If he were a poet he would look in the mirror and take notes. Instead, Veronica Raimo is a writer. And in his stories – the latest collection has just been released, «Life is short, etc.» (Einaudi) – lets his characters navigate reality and take notes. More than resistance, that of the protagonists of his stories is habit. Here, his protagonists have become accustomed to resisting. And they do it in all sorts of ways, perhaps unlikely, perhaps not always right, but certainly true.
Authenticity is the heart of writing from which stories are born by Veronica Raimo. It is as if each of the heroines of these eleven fairy tales of our time was gripped by such a desire not to tell the truth that she cannot tolerate those who always tell things as they are: narration, therefore, as an act of rebellion against reality, first and foremost, but also as a claim for the freedom to reconstruct the so-called reality constructed by everyone else with other words, in a different way.
The protagonists of her stories feel the full weight of the banal. Sometimes they go along with it, sometimes they fight it, but they definitely try not to be like it. On the other hand, this is impossible, because it is Raimo’s writing that forces her protagonists to look at themselves – with admiration, perhaps, but also with amazement – and to continue to study themselves as if they were in front of a mirror.
Raimo’s writing is dangerous. No frills. Unscrupulous. It’s scary, like the mirror, in fact. But he doesn’t run away from all sides. It reflects the reader’s thoughts. And she denies it. The reader hears her breathing in the darkness, like an enemy that sooner or later he will have to face. She forces him to suffer the truth: the words that feed Raimo’s writing are skin, eyes, blood. His language, his writing are entrusted to the monologues of Roberta, Irene, Carla, Marianna – to mention the names of some of the protagonists – who at a certain point in their stories stop and listen to the uselessness of everything.

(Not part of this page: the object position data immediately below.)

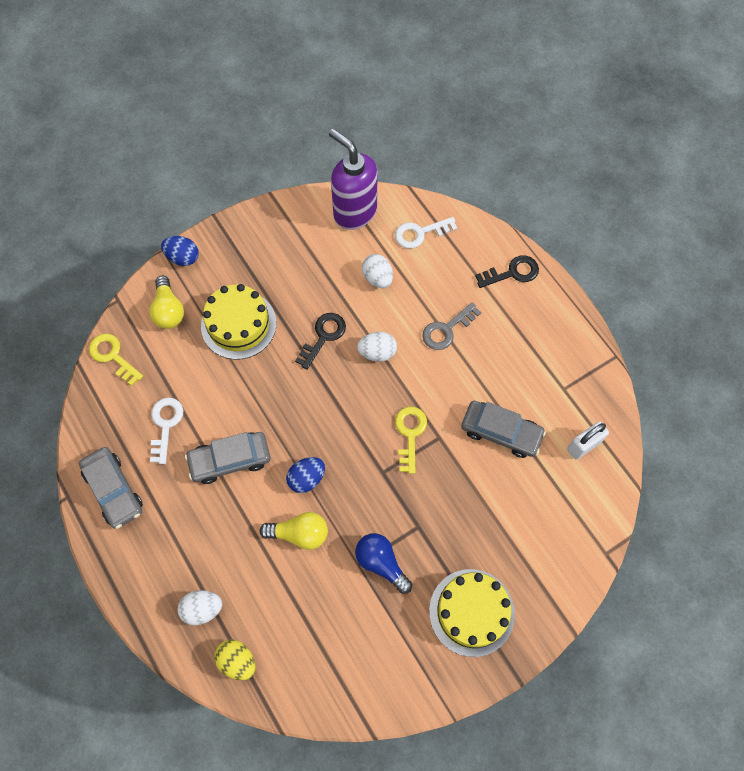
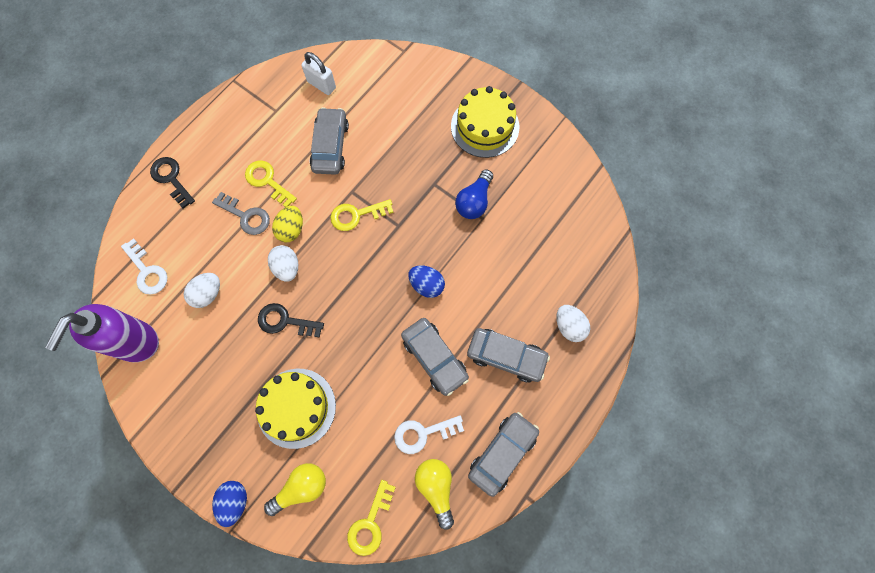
camera: 110 degrees left, 5 degrees up
(201, 530) = (506, 356): none -> grey car
(237, 661) = (595, 282): yellow egg -> yellow egg (291, 229)
(299, 533) = (476, 273): yellow light bulb -> yellow light bulb (436, 488)
(479, 359) = (267, 181): none -> yellow key

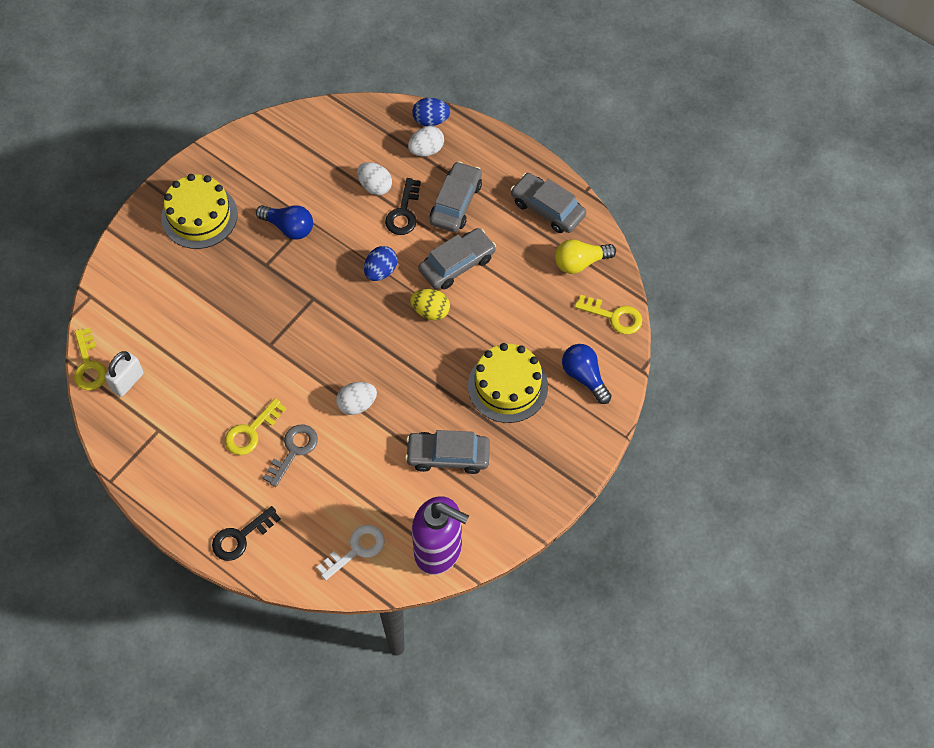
camera: 90 degrees left, 10 degrees down
(208, 294) = (385, 482): white egg -> white egg (375, 186)
(235, 501) = (599, 435): blue egg -> blue egg (431, 120)
(285, 321) = (417, 402): black key -> black key (404, 212)
(291, 229) = (312, 403): yellow egg -> yellow egg (430, 311)
(301, 488) = (584, 377): yellow light bulb -> blue light bulb
(330, 146) = (211, 368): grey car -> grey car (448, 456)
(356, 215) = (298, 339): yellow key -> yellow key (89, 365)
(423, 433) = (531, 274): white key -> none

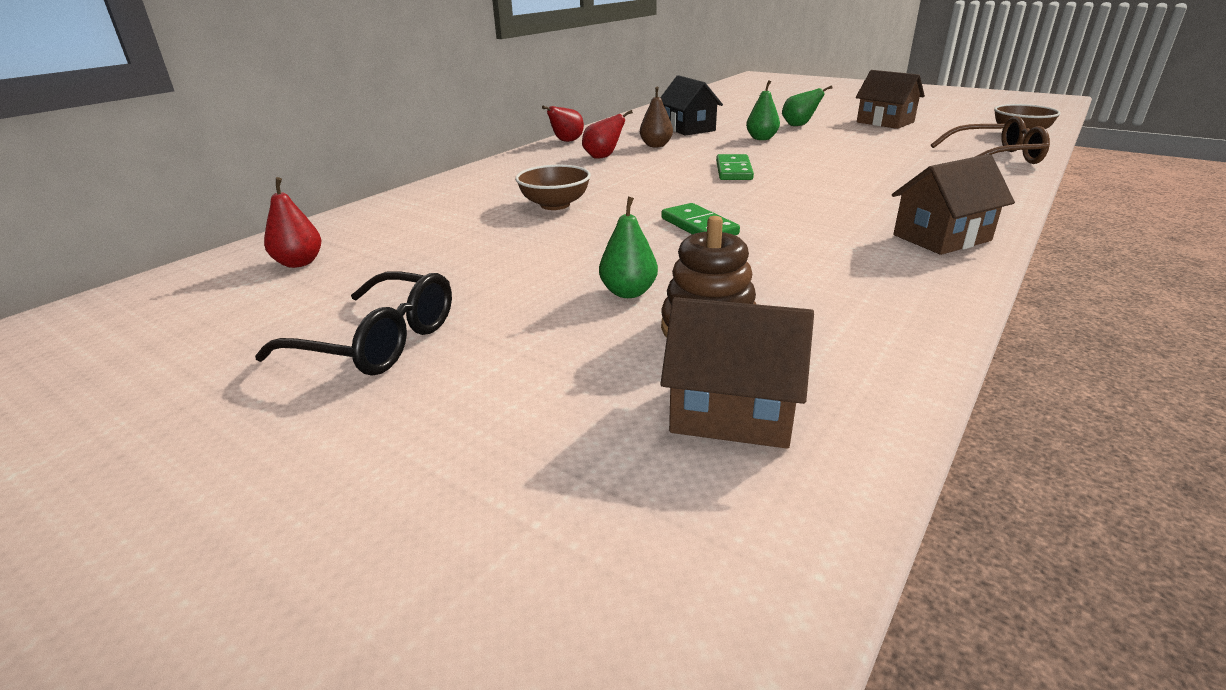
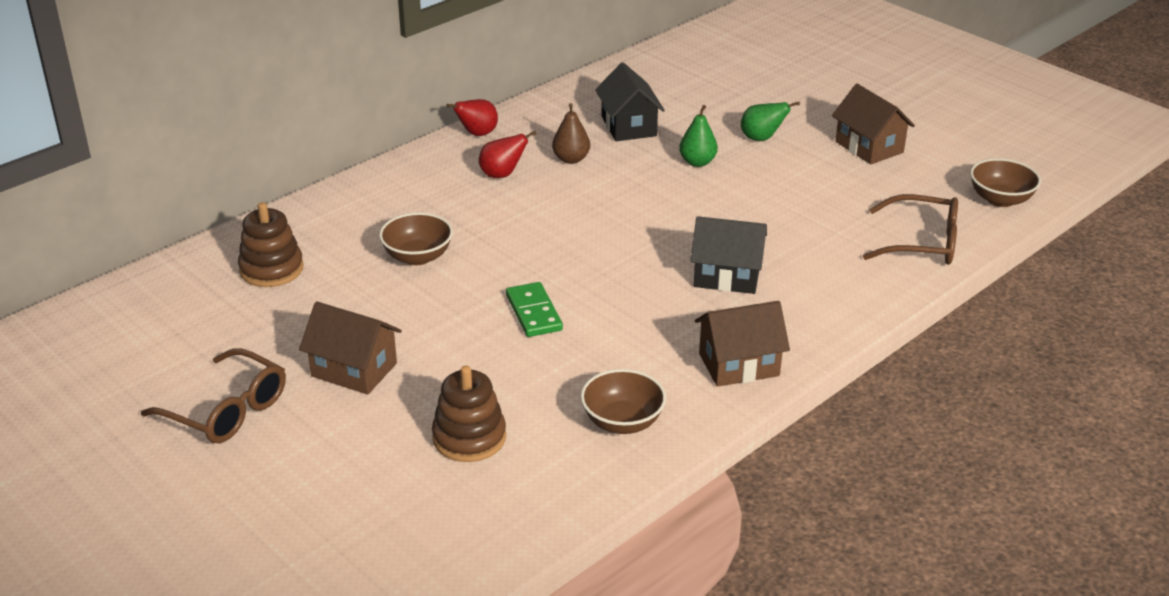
camera: 10 degrees right, 5 degrees up
(299, 263) = (175, 308): red pear -> none
(378, 341) = (227, 410): black glasses -> brown glasses
(405, 226) = (271, 269): none -> brown stacking toy
(628, 292) = (429, 389): green pear -> none
(732, 412) = (442, 512): brown house -> brown house (354, 370)
(734, 171) = (624, 224): green domino -> none
(857, 188) = (727, 276): none -> black house
(874, 293) = (622, 422): none -> brown bowl

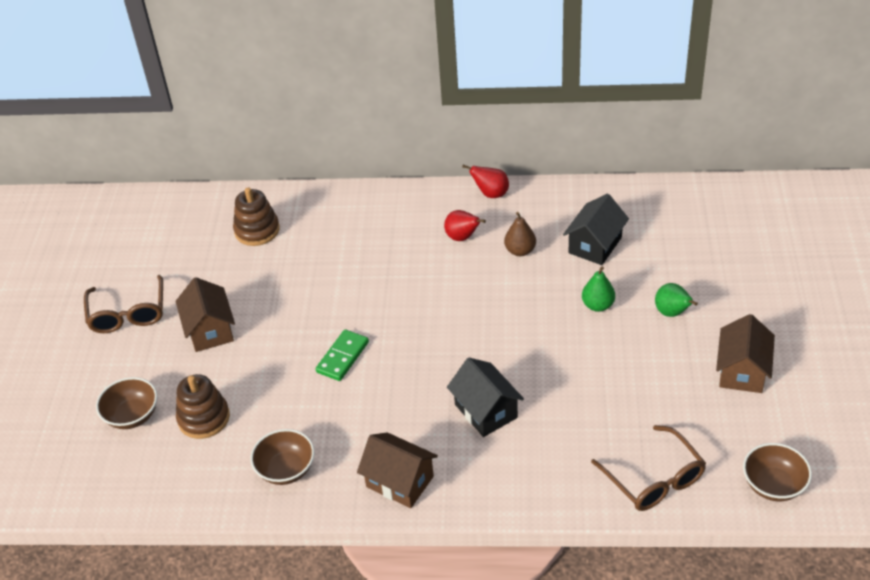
camera: 50 degrees right, 10 degrees up
(417, 257) = (336, 271): brown bowl -> brown bowl (132, 416)

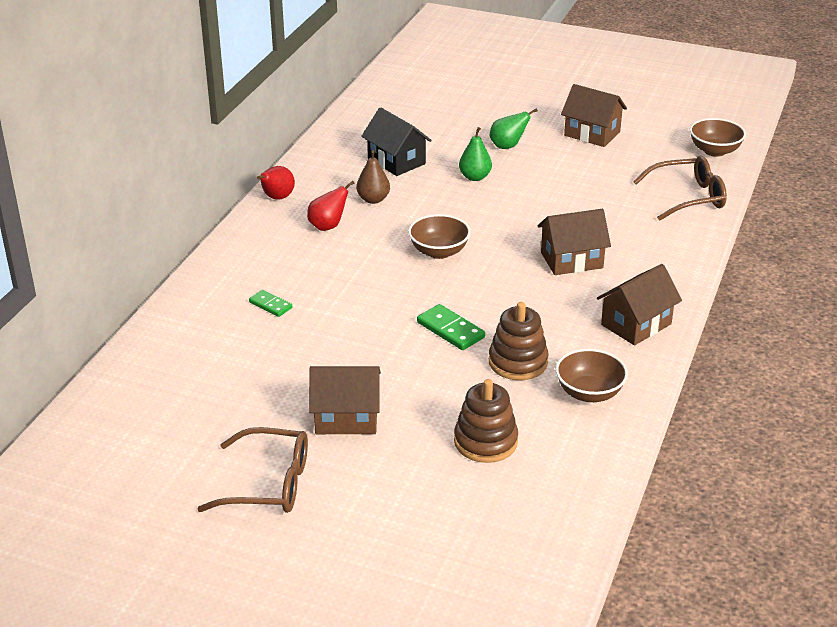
camera: 75 degrees left, 10 degrees down
(132, 416) = (451, 500): brown bowl -> brown bowl (439, 252)
(257, 230) = (200, 357): brown stacking toy -> brown stacking toy (518, 362)
(336, 243) = (270, 305): none -> green domino
(486, 411) = (571, 260): black house -> brown house

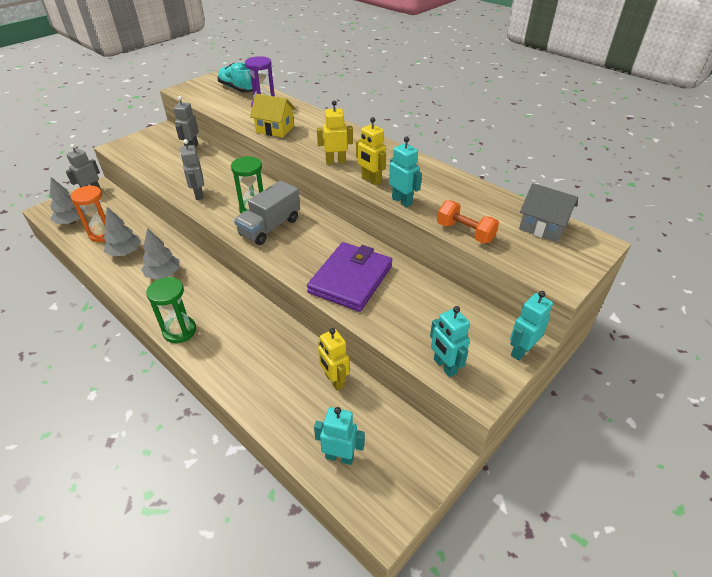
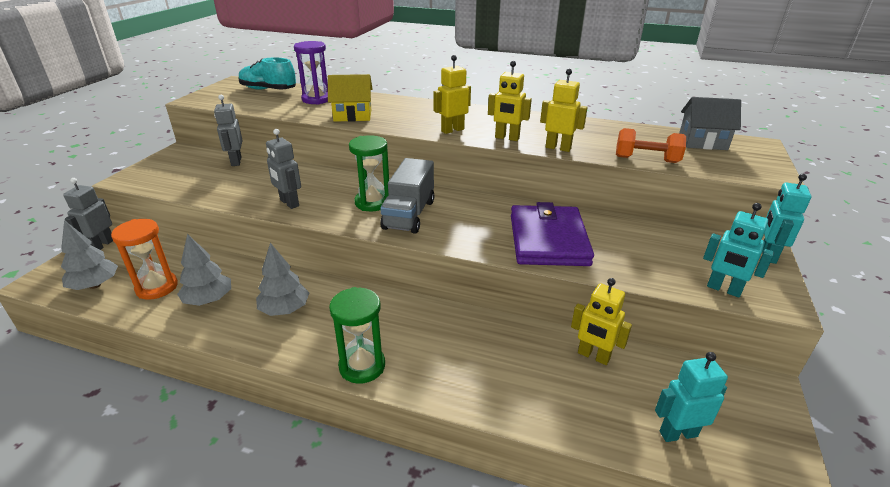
camera: 25 degrees left, 10 degrees down
(402, 201) = (558, 148): turquoise robot -> yellow robot

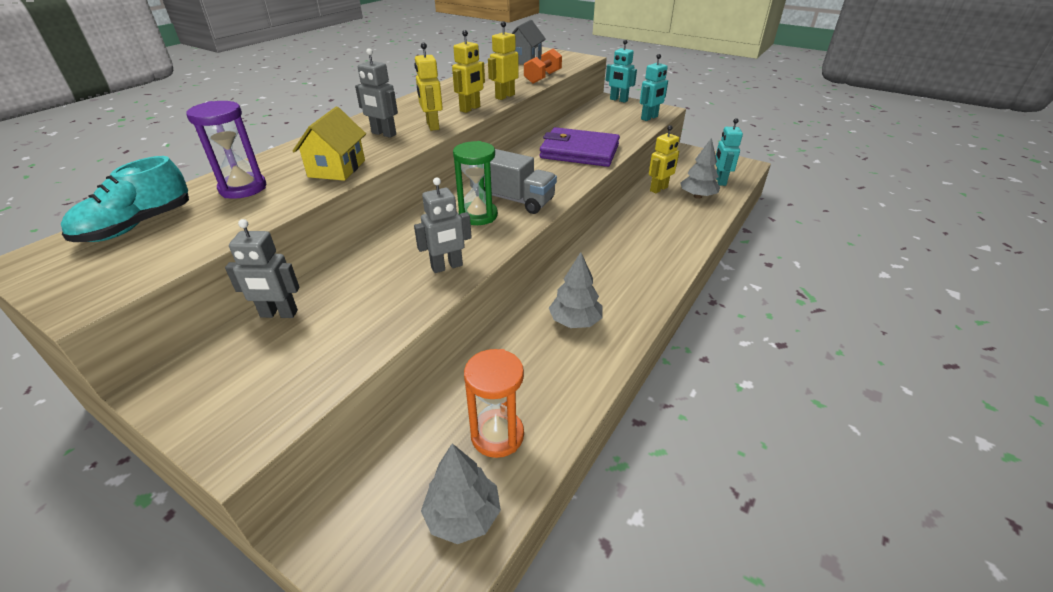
camera: 75 degrees left, 5 degrees up
(102, 245) = (336, 536): grey robot -> grey robot (383, 134)
(208, 300) = (541, 381): grey tree -> grey tree (697, 196)
(362, 366) = (659, 280): green hourglass -> none

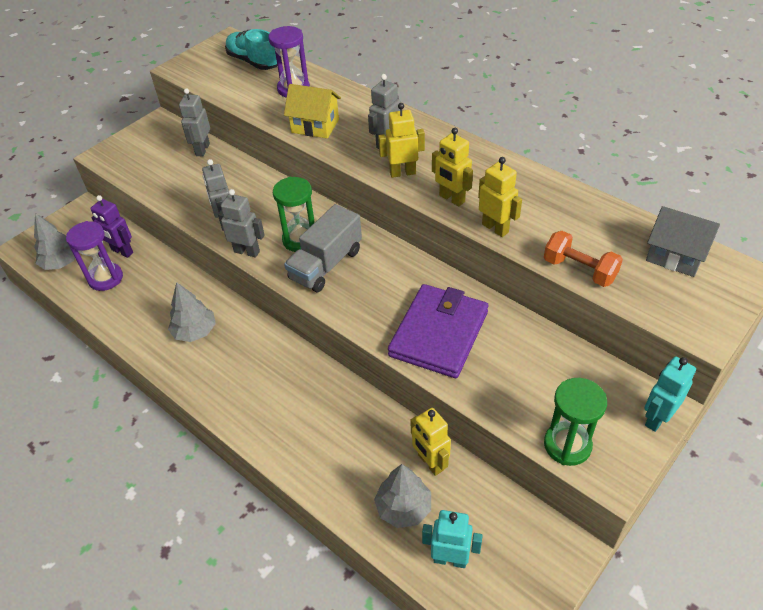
camera: 100 degrees right, 10 degrees up
(439, 431) = (122, 251): none -> purple robot
(497, 435) = (105, 278): orange hourglass -> purple hourglass
(498, 245) = (247, 251): none -> grey robot
(649, 118) = (567, 445): turquoise robot -> green hourglass

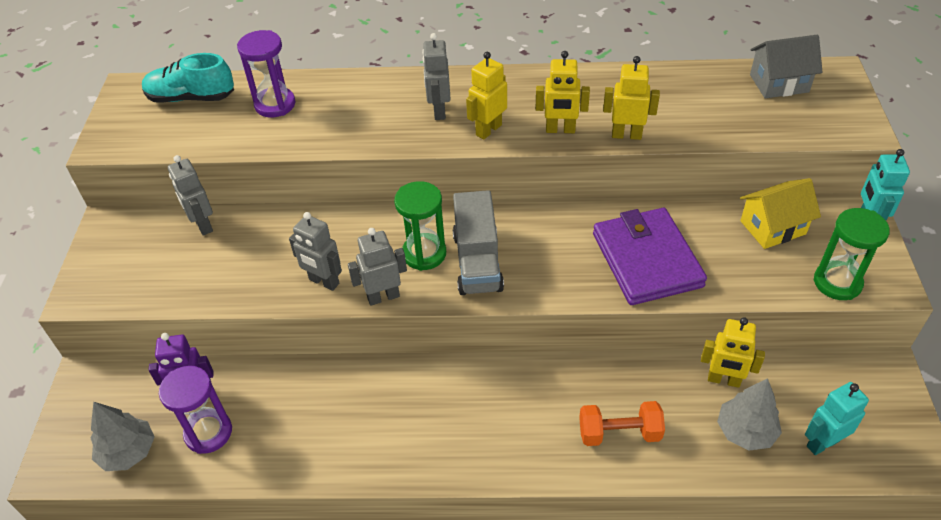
camera: 40 degrees left, 0 degrees up
(195, 331) = (380, 418): grey tree -> none
(315, 126) = (346, 130): yellow house -> yellow house (773, 227)
(579, 270) = (729, 132): orange dumbbell -> orange dumbbell (619, 433)

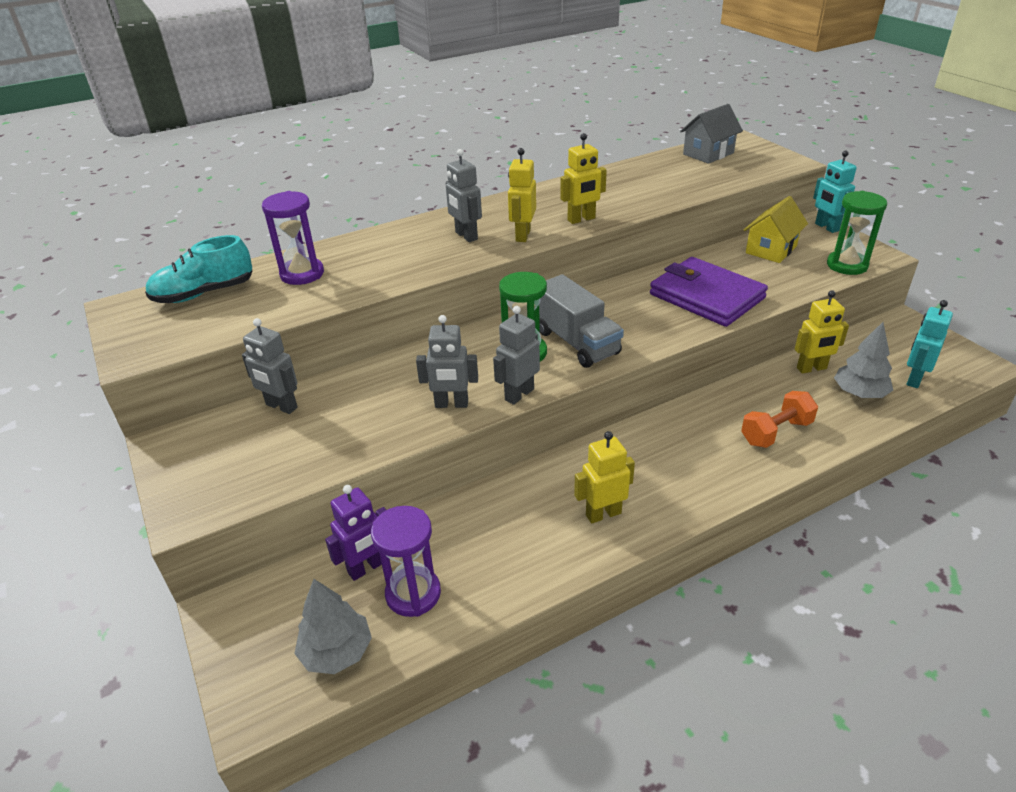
camera: 30 degrees left, 10 degrees down
(626, 135) = (635, 208): yellow robot -> yellow robot (603, 514)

And it’s pleasant, after all, like looking at the sea from the top of the cliff. Then, it’s up to you to decide whether to take a dive into the ocean of existence or stay and observe the view from afar. «A parody of life where you can abandon yourself to the vanity of infinite squalor»: is this all your characters are looking for? In fact, Silvia, the protagonist of “Canicola Privata”, admits it right away: «she adored the God of squalor». In her photos of her – Silvia is a photographer – «she managed to find ruin in everything, wounds of uneasiness under smiling faces, landscapes full of disaffection and distance. (…) Every single object was transformed into waste. Wreck. Rejection. A world of things gone adrift.” Here, Raimo’s are stories behind which irony clumsily hides melancholy, stories that closely recall Grace Paley’s “small setbacks in life” (“I wanted to write a poem, instead I made a cake”), in whose irreverent tone highlights even more the irresistible fascination that the author feels for the present moment.
The result is a composite portrait of women and their relationships, a portrait resulting from a “free gaze” that certainly amuses, but at the same time offers us crumbs of the absolute: «He wouldn’t have wanted to kill anyone. Or everyone”.